● **WORK REQUIRED**
Rewrite the lines of every item below as a single numbered list. Leave out blank lines and the pictures.

[Collection entries]
^^^^^^^^^^^^^^^^

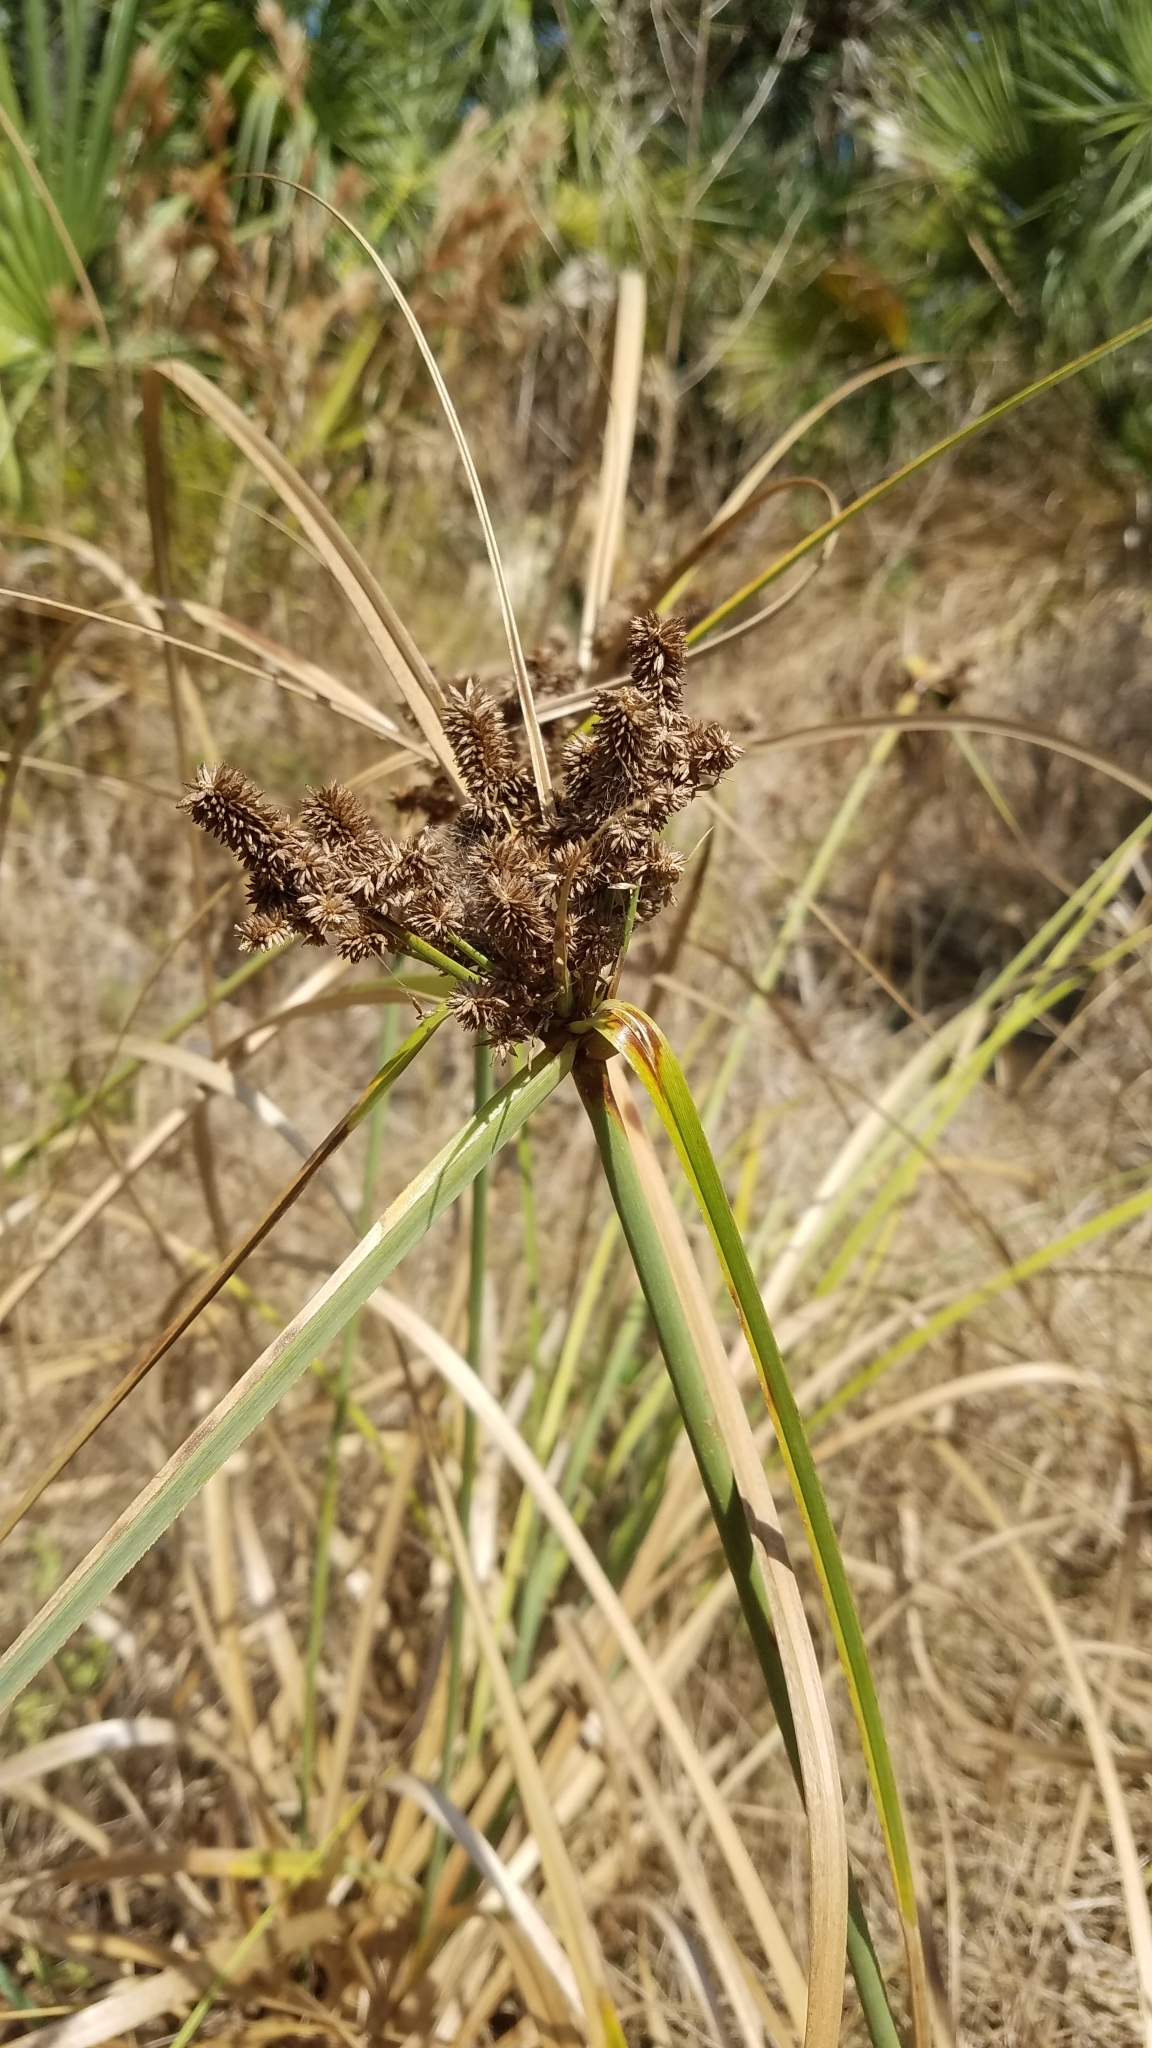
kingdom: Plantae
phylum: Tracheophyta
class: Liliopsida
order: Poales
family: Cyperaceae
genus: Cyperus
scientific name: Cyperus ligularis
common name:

^^^^^^^^^^^^^^^^

● **TASK OUTPUT**
1. kingdom: Plantae
2. phylum: Tracheophyta
3. class: Liliopsida
4. order: Poales
5. family: Cyperaceae
6. genus: Cyperus
7. scientific name: Cyperus ligularis
8. common name:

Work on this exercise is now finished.